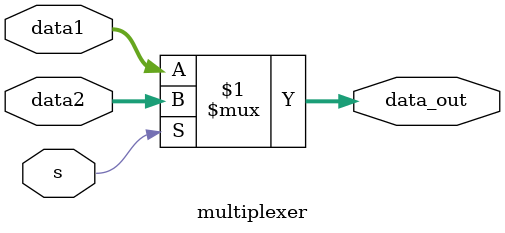
<source format=v>
`default_nettype none

module multiplexer (data1, data2, s,data_out);

    input [63:0] data1;
    input [63:0] data2;
    input s;
    output [63:0] data_out;

    assign data_out = (s) ? data2 : data1;

endmodule
</source>
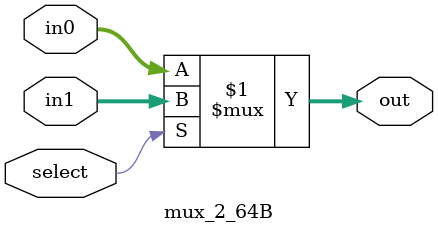
<source format=v>
module mux_2_64B(out, select, in0, in1);
	input select;
	input [63:0] in0, in1;
	output [63:0] out;
	assign out = select ? in1 : in0;
endmodule
</source>
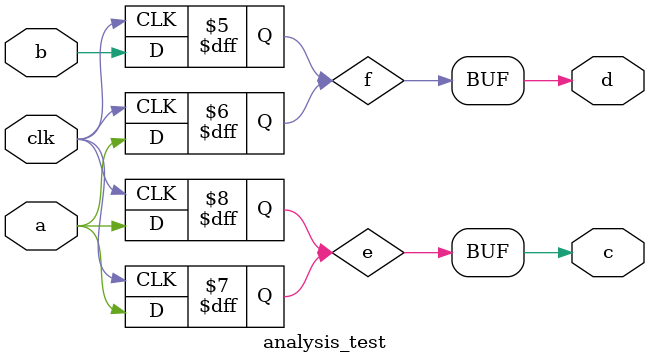
<source format=v>
module analysis_test(
    clk, a, b,
    c, d);
  input wire a;
  input wire b;
  input wire clk;
  output wire c;
  output wire d;

  reg e, f;

  assign c = e;
  assign d = f;


always@(posedge clk)
  e <= a;

always@(negedge clk)
  e <= a;

always@(posedge clk)
  f <= a;

always@(negedge clk)
  f <= b;

endmodule
</source>
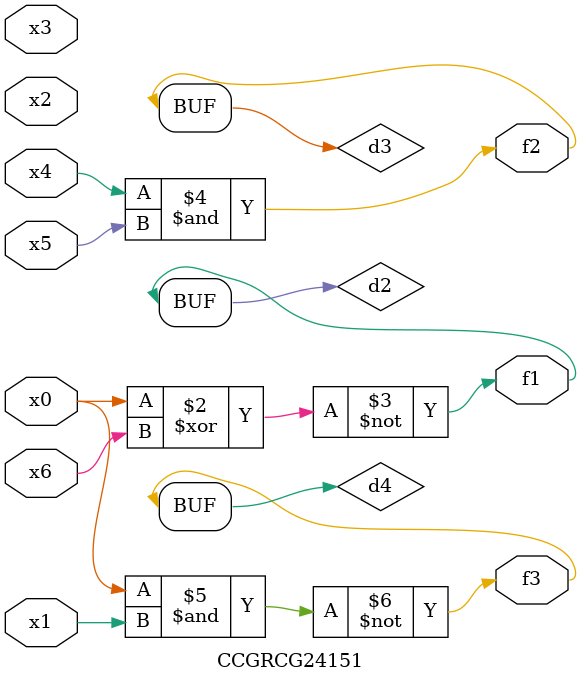
<source format=v>
module CCGRCG24151(
	input x0, x1, x2, x3, x4, x5, x6,
	output f1, f2, f3
);

	wire d1, d2, d3, d4;

	nor (d1, x0);
	xnor (d2, x0, x6);
	and (d3, x4, x5);
	nand (d4, x0, x1);
	assign f1 = d2;
	assign f2 = d3;
	assign f3 = d4;
endmodule

</source>
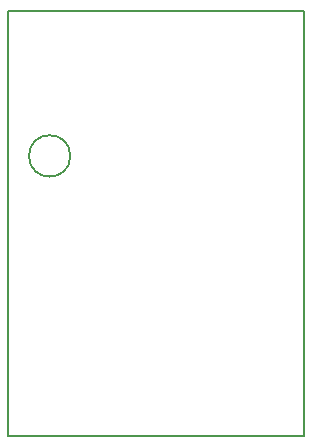
<source format=gbr>
G04 #@! TF.FileFunction,Profile,NP*
%FSLAX46Y46*%
G04 Gerber Fmt 4.6, Leading zero omitted, Abs format (unit mm)*
G04 Created by KiCad (PCBNEW 4.0.4-stable) date Sunday, February 04, 2018 'PMt' 04:47:57 PM*
%MOMM*%
%LPD*%
G01*
G04 APERTURE LIST*
%ADD10C,0.100000*%
%ADD11C,0.150000*%
G04 APERTURE END LIST*
D10*
D11*
X87500000Y-130000000D02*
X112500000Y-130000000D01*
X92750000Y-106250000D02*
G75*
G03X92750000Y-106250000I-1750000J0D01*
G01*
X112500000Y-94000000D02*
X112500000Y-130000000D01*
X87500000Y-94000000D02*
X112500000Y-94000000D01*
X87500000Y-94000000D02*
X87500000Y-130000000D01*
M02*

</source>
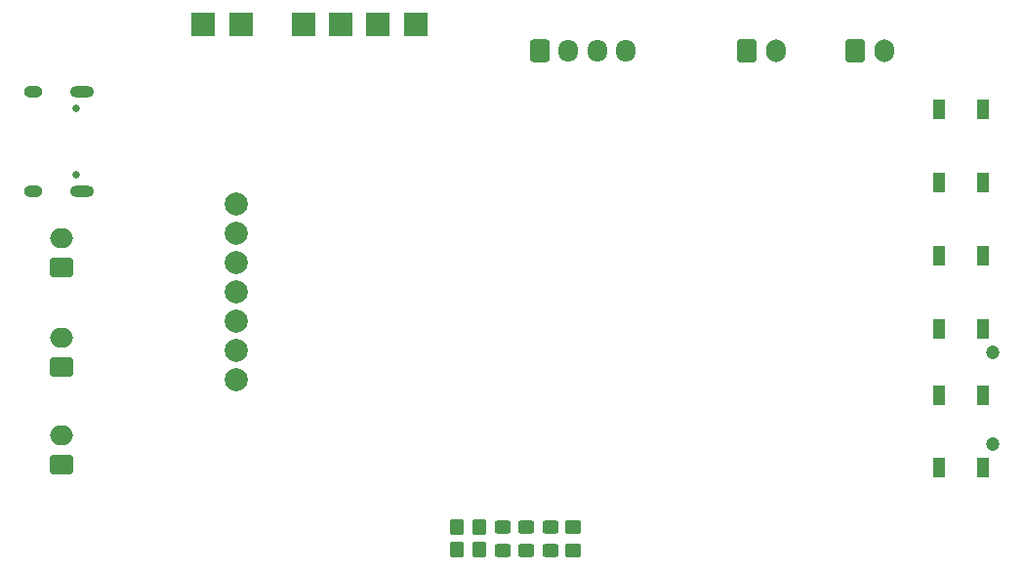
<source format=gts>
G04 #@! TF.GenerationSoftware,KiCad,Pcbnew,7.0.1*
G04 #@! TF.CreationDate,2023-08-31T11:45:27+03:00*
G04 #@! TF.ProjectId,esp32_hotplate_digital,65737033-325f-4686-9f74-706c6174655f,rev?*
G04 #@! TF.SameCoordinates,Original*
G04 #@! TF.FileFunction,Soldermask,Top*
G04 #@! TF.FilePolarity,Negative*
%FSLAX46Y46*%
G04 Gerber Fmt 4.6, Leading zero omitted, Abs format (unit mm)*
G04 Created by KiCad (PCBNEW 7.0.1) date 2023-08-31 11:45:27*
%MOMM*%
%LPD*%
G01*
G04 APERTURE LIST*
G04 Aperture macros list*
%AMRoundRect*
0 Rectangle with rounded corners*
0 $1 Rounding radius*
0 $2 $3 $4 $5 $6 $7 $8 $9 X,Y pos of 4 corners*
0 Add a 4 corners polygon primitive as box body*
4,1,4,$2,$3,$4,$5,$6,$7,$8,$9,$2,$3,0*
0 Add four circle primitives for the rounded corners*
1,1,$1+$1,$2,$3*
1,1,$1+$1,$4,$5*
1,1,$1+$1,$6,$7*
1,1,$1+$1,$8,$9*
0 Add four rect primitives between the rounded corners*
20,1,$1+$1,$2,$3,$4,$5,0*
20,1,$1+$1,$4,$5,$6,$7,0*
20,1,$1+$1,$6,$7,$8,$9,0*
20,1,$1+$1,$8,$9,$2,$3,0*%
G04 Aperture macros list end*
%ADD10RoundRect,0.250000X-0.350000X-0.450000X0.350000X-0.450000X0.350000X0.450000X-0.350000X0.450000X0*%
%ADD11RoundRect,0.250000X0.450000X-0.325000X0.450000X0.325000X-0.450000X0.325000X-0.450000X-0.325000X0*%
%ADD12R,2.000000X2.000000*%
%ADD13R,1.000000X1.700000*%
%ADD14C,2.000000*%
%ADD15RoundRect,0.250000X0.450000X-0.350000X0.450000X0.350000X-0.450000X0.350000X-0.450000X-0.350000X0*%
%ADD16C,0.650000*%
%ADD17O,1.600000X1.000000*%
%ADD18O,2.100000X1.000000*%
%ADD19RoundRect,0.250000X-0.600000X-0.750000X0.600000X-0.750000X0.600000X0.750000X-0.600000X0.750000X0*%
%ADD20O,1.700000X2.000000*%
%ADD21RoundRect,0.250000X0.750000X-0.600000X0.750000X0.600000X-0.750000X0.600000X-0.750000X-0.600000X0*%
%ADD22O,2.000000X1.700000*%
%ADD23RoundRect,0.250000X-0.600000X-0.725000X0.600000X-0.725000X0.600000X0.725000X-0.600000X0.725000X0*%
%ADD24O,1.700000X1.950000*%
%ADD25C,1.200000*%
G04 APERTURE END LIST*
D10*
X81864200Y-96536000D03*
X83864200Y-96536000D03*
X81864200Y-98491800D03*
X83864200Y-98491800D03*
D11*
X87918800Y-98577000D03*
X87918800Y-96527000D03*
D12*
X59893200Y-52984400D03*
X78359000Y-52984400D03*
D13*
X127508000Y-60355400D03*
X127508000Y-66655400D03*
X123708000Y-60355400D03*
X123708000Y-66655400D03*
D12*
X68580000Y-52984400D03*
X75057000Y-52984400D03*
X63144400Y-52984400D03*
X71831200Y-52984400D03*
D14*
X62738000Y-68580000D03*
X62738000Y-71120000D03*
X62738000Y-73660000D03*
X62738000Y-76200000D03*
X62738000Y-78740000D03*
X62738000Y-81280000D03*
X62738000Y-83820000D03*
D11*
X85861400Y-98577000D03*
X85861400Y-96527000D03*
D15*
X91982800Y-98577400D03*
X91982800Y-96577400D03*
D13*
X127533000Y-85115400D03*
X127533000Y-91415400D03*
X123733000Y-85115400D03*
X123733000Y-91415400D03*
D11*
X89976200Y-98577000D03*
X89976200Y-96527000D03*
D13*
X127533000Y-73050400D03*
X127533000Y-79350400D03*
X123733000Y-73050400D03*
X123733000Y-79350400D03*
D16*
X48826800Y-66009000D03*
X48826800Y-60229000D03*
D17*
X45176800Y-67439000D03*
D18*
X49356800Y-67439000D03*
D17*
X45176800Y-58799000D03*
D18*
X49356800Y-58799000D03*
D19*
X116438000Y-55245000D03*
D20*
X118938000Y-55245000D03*
D21*
X47625000Y-82637000D03*
D22*
X47625000Y-80137000D03*
D23*
X89052400Y-55219600D03*
D24*
X91552400Y-55219600D03*
X94052400Y-55219600D03*
X96552400Y-55219600D03*
D25*
X128397000Y-81384600D03*
X128397000Y-89384600D03*
D21*
X47625000Y-74041000D03*
D22*
X47625000Y-71541000D03*
D19*
X107040000Y-55228000D03*
D20*
X109540000Y-55228000D03*
D21*
X47625000Y-91146000D03*
D22*
X47625000Y-88646000D03*
M02*

</source>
════════════════════
## Aim of the exercise:
Return the data verbatim, leaving out the pictures it holds.

## Completed task:
<source format=v>
`default_nettype none

module multiplexer (data1, data2, s,data_out);

    input [63:0] data1;
    input [63:0] data2;
    input s;
    output [63:0] data_out;

    assign data_out = (s) ? data2 : data1;

endmodule
</source>
<source format=v>
module mux_2_64B(out, select, in0, in1);
	input select;
	input [63:0] in0, in1;
	output [63:0] out;
	assign out = select ? in1 : in0;
endmodule
</source>
<source format=v>
module analysis_test(
    clk, a, b,
    c, d);
  input wire a;
  input wire b;
  input wire clk;
  output wire c;
  output wire d;

  reg e, f;

  assign c = e;
  assign d = f;


always@(posedge clk)
  e <= a;

always@(negedge clk)
  e <= a;

always@(posedge clk)
  f <= a;

always@(negedge clk)
  f <= b;

endmodule
</source>
<source format=v>
module CCGRCG24151(
	input x0, x1, x2, x3, x4, x5, x6,
	output f1, f2, f3
);

	wire d1, d2, d3, d4;

	nor (d1, x0);
	xnor (d2, x0, x6);
	and (d3, x4, x5);
	nand (d4, x0, x1);
	assign f1 = d2;
	assign f2 = d3;
	assign f3 = d4;
endmodule

</source>
<source format=gbr>
G04 #@! TF.FileFunction,Profile,NP*
%FSLAX46Y46*%
G04 Gerber Fmt 4.6, Leading zero omitted, Abs format (unit mm)*
G04 Created by KiCad (PCBNEW 4.0.4-stable) date Sunday, February 04, 2018 'PMt' 04:47:57 PM*
%MOMM*%
%LPD*%
G01*
G04 APERTURE LIST*
%ADD10C,0.100000*%
%ADD11C,0.150000*%
G04 APERTURE END LIST*
D10*
D11*
X87500000Y-130000000D02*
X112500000Y-130000000D01*
X92750000Y-106250000D02*
G75*
G03X92750000Y-106250000I-1750000J0D01*
G01*
X112500000Y-94000000D02*
X112500000Y-130000000D01*
X87500000Y-94000000D02*
X112500000Y-94000000D01*
X87500000Y-94000000D02*
X87500000Y-130000000D01*
M02*

</source>
<source format=gts>
G04 #@! TF.GenerationSoftware,KiCad,Pcbnew,7.0.1*
G04 #@! TF.CreationDate,2023-08-31T11:45:27+03:00*
G04 #@! TF.ProjectId,esp32_hotplate_digital,65737033-325f-4686-9f74-706c6174655f,rev?*
G04 #@! TF.SameCoordinates,Original*
G04 #@! TF.FileFunction,Soldermask,Top*
G04 #@! TF.FilePolarity,Negative*
%FSLAX46Y46*%
G04 Gerber Fmt 4.6, Leading zero omitted, Abs format (unit mm)*
G04 Created by KiCad (PCBNEW 7.0.1) date 2023-08-31 11:45:27*
%MOMM*%
%LPD*%
G01*
G04 APERTURE LIST*
G04 Aperture macros list*
%AMRoundRect*
0 Rectangle with rounded corners*
0 $1 Rounding radius*
0 $2 $3 $4 $5 $6 $7 $8 $9 X,Y pos of 4 corners*
0 Add a 4 corners polygon primitive as box body*
4,1,4,$2,$3,$4,$5,$6,$7,$8,$9,$2,$3,0*
0 Add four circle primitives for the rounded corners*
1,1,$1+$1,$2,$3*
1,1,$1+$1,$4,$5*
1,1,$1+$1,$6,$7*
1,1,$1+$1,$8,$9*
0 Add four rect primitives between the rounded corners*
20,1,$1+$1,$2,$3,$4,$5,0*
20,1,$1+$1,$4,$5,$6,$7,0*
20,1,$1+$1,$6,$7,$8,$9,0*
20,1,$1+$1,$8,$9,$2,$3,0*%
G04 Aperture macros list end*
%ADD10RoundRect,0.250000X-0.350000X-0.450000X0.350000X-0.450000X0.350000X0.450000X-0.350000X0.450000X0*%
%ADD11RoundRect,0.250000X0.450000X-0.325000X0.450000X0.325000X-0.450000X0.325000X-0.450000X-0.325000X0*%
%ADD12R,2.000000X2.000000*%
%ADD13R,1.000000X1.700000*%
%ADD14C,2.000000*%
%ADD15RoundRect,0.250000X0.450000X-0.350000X0.450000X0.350000X-0.450000X0.350000X-0.450000X-0.350000X0*%
%ADD16C,0.650000*%
%ADD17O,1.600000X1.000000*%
%ADD18O,2.100000X1.000000*%
%ADD19RoundRect,0.250000X-0.600000X-0.750000X0.600000X-0.750000X0.600000X0.750000X-0.600000X0.750000X0*%
%ADD20O,1.700000X2.000000*%
%ADD21RoundRect,0.250000X0.750000X-0.600000X0.750000X0.600000X-0.750000X0.600000X-0.750000X-0.600000X0*%
%ADD22O,2.000000X1.700000*%
%ADD23RoundRect,0.250000X-0.600000X-0.725000X0.600000X-0.725000X0.600000X0.725000X-0.600000X0.725000X0*%
%ADD24O,1.700000X1.950000*%
%ADD25C,1.200000*%
G04 APERTURE END LIST*
D10*
X81864200Y-96536000D03*
X83864200Y-96536000D03*
X81864200Y-98491800D03*
X83864200Y-98491800D03*
D11*
X87918800Y-98577000D03*
X87918800Y-96527000D03*
D12*
X59893200Y-52984400D03*
X78359000Y-52984400D03*
D13*
X127508000Y-60355400D03*
X127508000Y-66655400D03*
X123708000Y-60355400D03*
X123708000Y-66655400D03*
D12*
X68580000Y-52984400D03*
X75057000Y-52984400D03*
X63144400Y-52984400D03*
X71831200Y-52984400D03*
D14*
X62738000Y-68580000D03*
X62738000Y-71120000D03*
X62738000Y-73660000D03*
X62738000Y-76200000D03*
X62738000Y-78740000D03*
X62738000Y-81280000D03*
X62738000Y-83820000D03*
D11*
X85861400Y-98577000D03*
X85861400Y-96527000D03*
D15*
X91982800Y-98577400D03*
X91982800Y-96577400D03*
D13*
X127533000Y-85115400D03*
X127533000Y-91415400D03*
X123733000Y-85115400D03*
X123733000Y-91415400D03*
D11*
X89976200Y-98577000D03*
X89976200Y-96527000D03*
D13*
X127533000Y-73050400D03*
X127533000Y-79350400D03*
X123733000Y-73050400D03*
X123733000Y-79350400D03*
D16*
X48826800Y-66009000D03*
X48826800Y-60229000D03*
D17*
X45176800Y-67439000D03*
D18*
X49356800Y-67439000D03*
D17*
X45176800Y-58799000D03*
D18*
X49356800Y-58799000D03*
D19*
X116438000Y-55245000D03*
D20*
X118938000Y-55245000D03*
D21*
X47625000Y-82637000D03*
D22*
X47625000Y-80137000D03*
D23*
X89052400Y-55219600D03*
D24*
X91552400Y-55219600D03*
X94052400Y-55219600D03*
X96552400Y-55219600D03*
D25*
X128397000Y-81384600D03*
X128397000Y-89384600D03*
D21*
X47625000Y-74041000D03*
D22*
X47625000Y-71541000D03*
D19*
X107040000Y-55228000D03*
D20*
X109540000Y-55228000D03*
D21*
X47625000Y-91146000D03*
D22*
X47625000Y-88646000D03*
M02*

</source>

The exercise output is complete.